# Wireless router with no modem



## Super_Ted (Nov 24, 2009)

Hi All,

I need a wireless router that doesn't have a modem as part of it, however I'm not sure where to look for such a thing or really what I am looking for. Essentially I will be connecting to part of a larger LAN that I want to extend wirelessly.

Any suggestions/any more information you need?

Cheers,

Kenny


----------



## johnwill (Sep 26, 2002)

If you're simply trying to use the router connected directly to a wired network to allow wireless connections, connect it as a WAP. Here's the recipe.



Connecting two (or more) SOHO broadband routers together.

*Note:* _The "primary" router can be an actual router, a software gateway like Microsoft Internet Connection Sharing, or a server connection that has the capability to supply more than one IP address using DHCP server capability. No changes are made to the primary "router" configuration._

Configure the IP address of the secondary router(s) to be in the same subnet as the primary router, but out of the range of the DHCP server in the primary router. For instance DHCP server addresses 192.168.0.2 through 192.168.0.100, I'd assign the secondary router 192.168.0.254 as it's IP address, 192.168.0.253 for another router, etc.

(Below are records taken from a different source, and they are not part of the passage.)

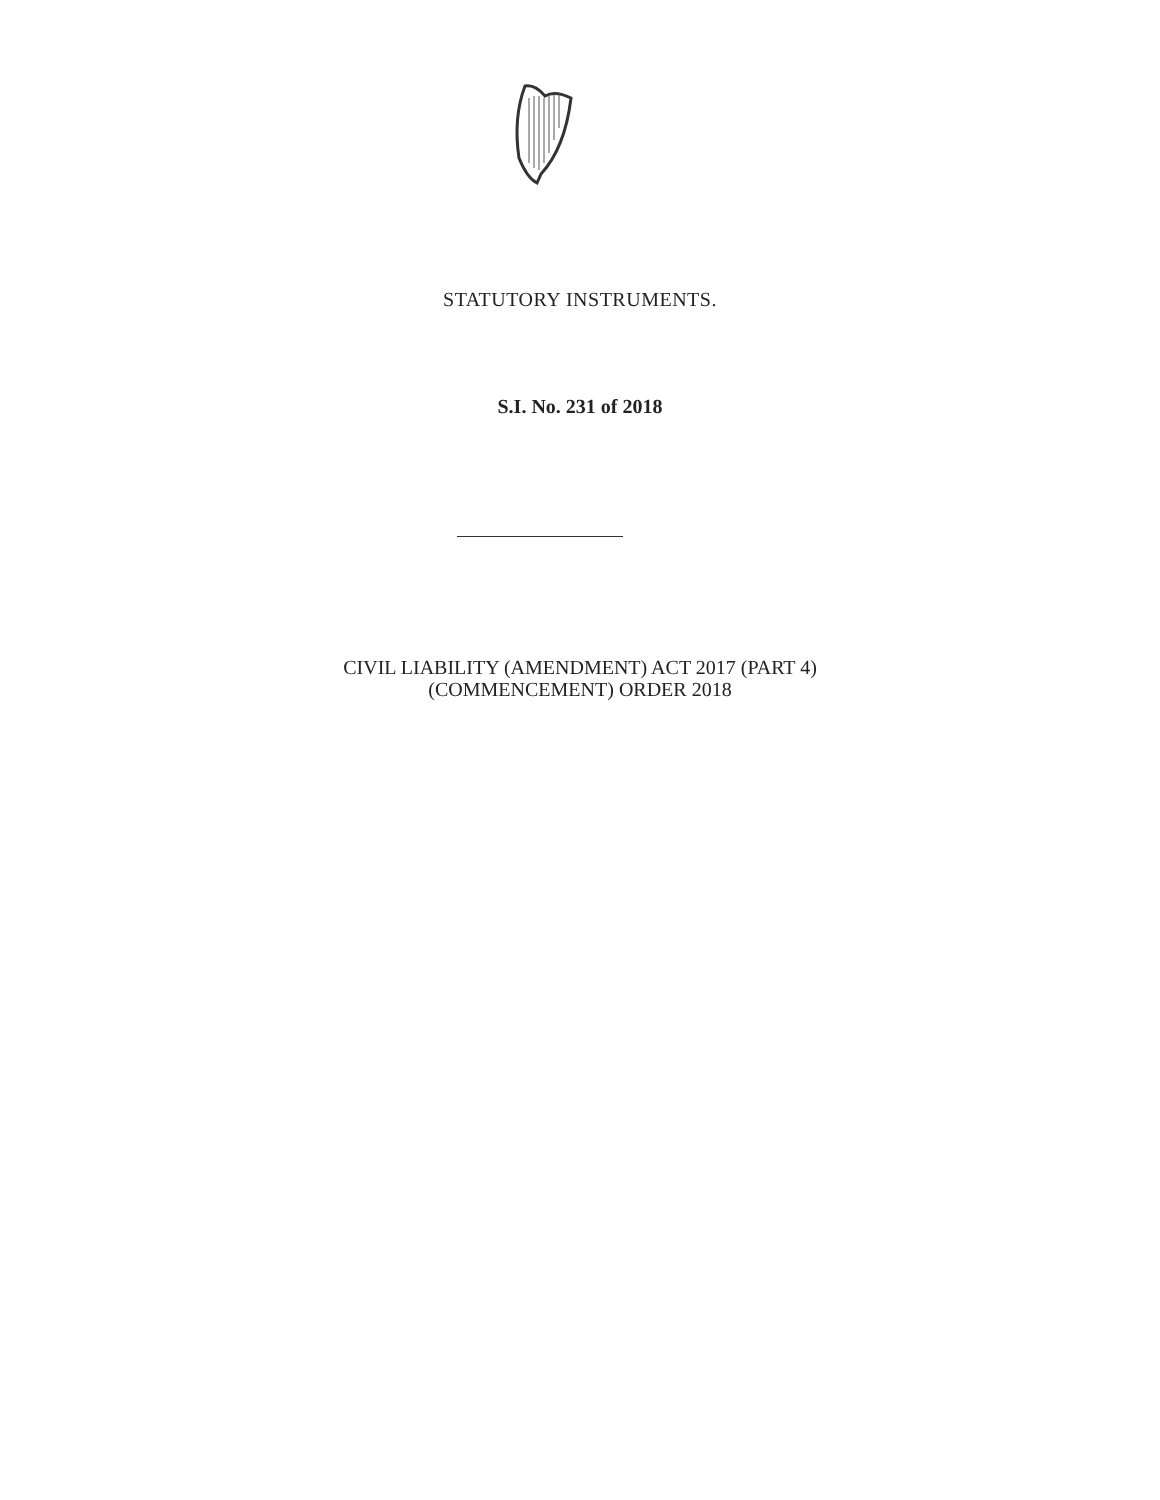STATUTORY INSTRUMENTS.
S.I. No. 231 of 2018
CIVIL LIABILITY (AMENDMENT) ACT 2017 (PART 4)
(COMMENCEMENT) ORDER 2018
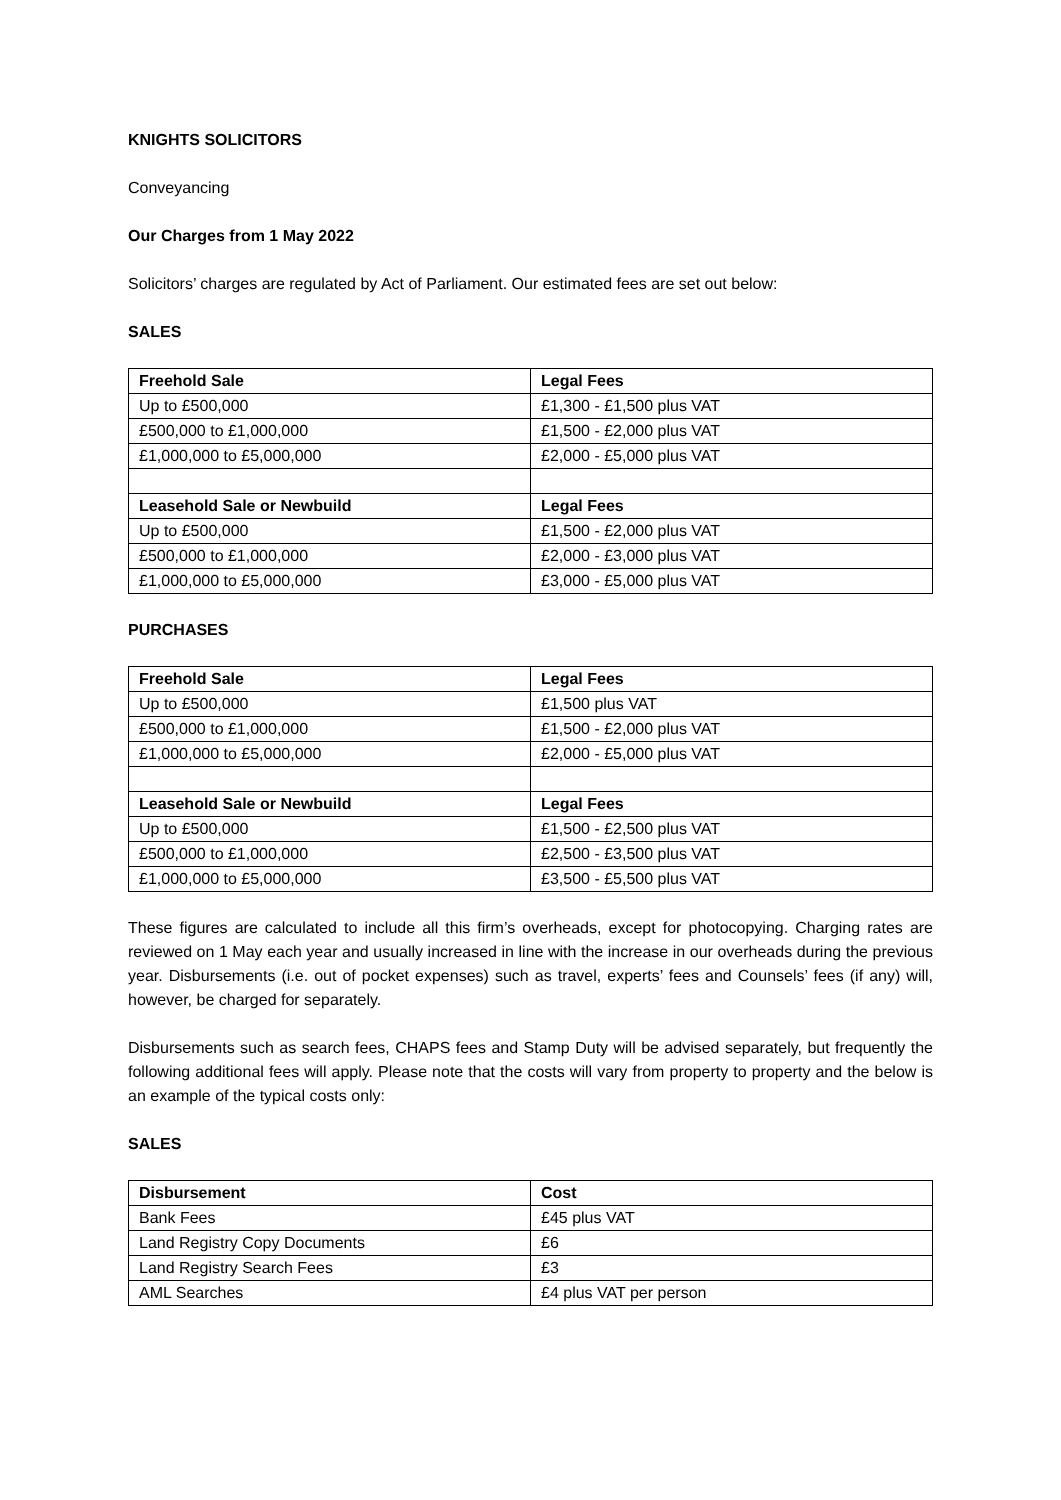KNIGHTS SOLICITORS
Conveyancing
Our Charges from 1 May 2022
Solicitors’ charges are regulated by Act of Parliament. Our estimated fees are set out below:
SALES
| Freehold Sale | Legal Fees |
| --- | --- |
| Up to £500,000 | £1,300 - £1,500 plus VAT |
| £500,000 to £1,000,000 | £1,500 - £2,000 plus VAT |
| £1,000,000 to £5,000,000 | £2,000 - £5,000 plus VAT |
| Leasehold Sale or Newbuild | Legal Fees |
| Up to £500,000 | £1,500 - £2,000 plus VAT |
| £500,000 to £1,000,000 | £2,000 - £3,000 plus VAT |
| £1,000,000 to £5,000,000 | £3,000 - £5,000 plus VAT |
PURCHASES
| Freehold Sale | Legal Fees |
| --- | --- |
| Up to £500,000 | £1,500 plus VAT |
| £500,000 to £1,000,000 | £1,500 - £2,000 plus VAT |
| £1,000,000 to £5,000,000 | £2,000 - £5,000 plus VAT |
| Leasehold Sale or Newbuild | Legal Fees |
| Up to £500,000 | £1,500 - £2,500 plus VAT |
| £500,000 to £1,000,000 | £2,500 - £3,500 plus VAT |
| £1,000,000 to £5,000,000 | £3,500 - £5,500 plus VAT |
These figures are calculated to include all this firm’s overheads, except for photocopying. Charging rates are reviewed on 1 May each year and usually increased in line with the increase in our overheads during the previous year. Disbursements (i.e. out of pocket expenses) such as travel, experts’ fees and Counsels’ fees (if any) will, however, be charged for separately.
Disbursements such as search fees, CHAPS fees and Stamp Duty will be advised separately, but frequently the following additional fees will apply. Please note that the costs will vary from property to property and the below is an example of the typical costs only:
SALES
| Disbursement | Cost |
| --- | --- |
| Bank Fees | £45 plus VAT |
| Land Registry Copy Documents | £6 |
| Land Registry Search Fees | £3 |
| AML Searches | £4 plus VAT per person |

_*Note: Do this first, as you will have to reboot the computer to connect to the router again for the remaining changes.*_

Disable the DHCP server in the secondary router.

Setup the wireless section just the way you would if it was the primary router, channels, encryption, etc.

Connect from the primary router's LAN port to one of the LAN ports on the secondary router. If there is no uplink port and neither of the routers have auto-sensing ports, use a cross-over cable. Leave the WAN port unconnected!

This procedure bypasses the routing function (NAT layer) and configures the router as a switch (or wireless access point for wireless routers).

For reference, here's a link to a Typical example config using a Netgear router


----------



## Super_Ted (Nov 24, 2009)

Thanks for that, excellent!


----------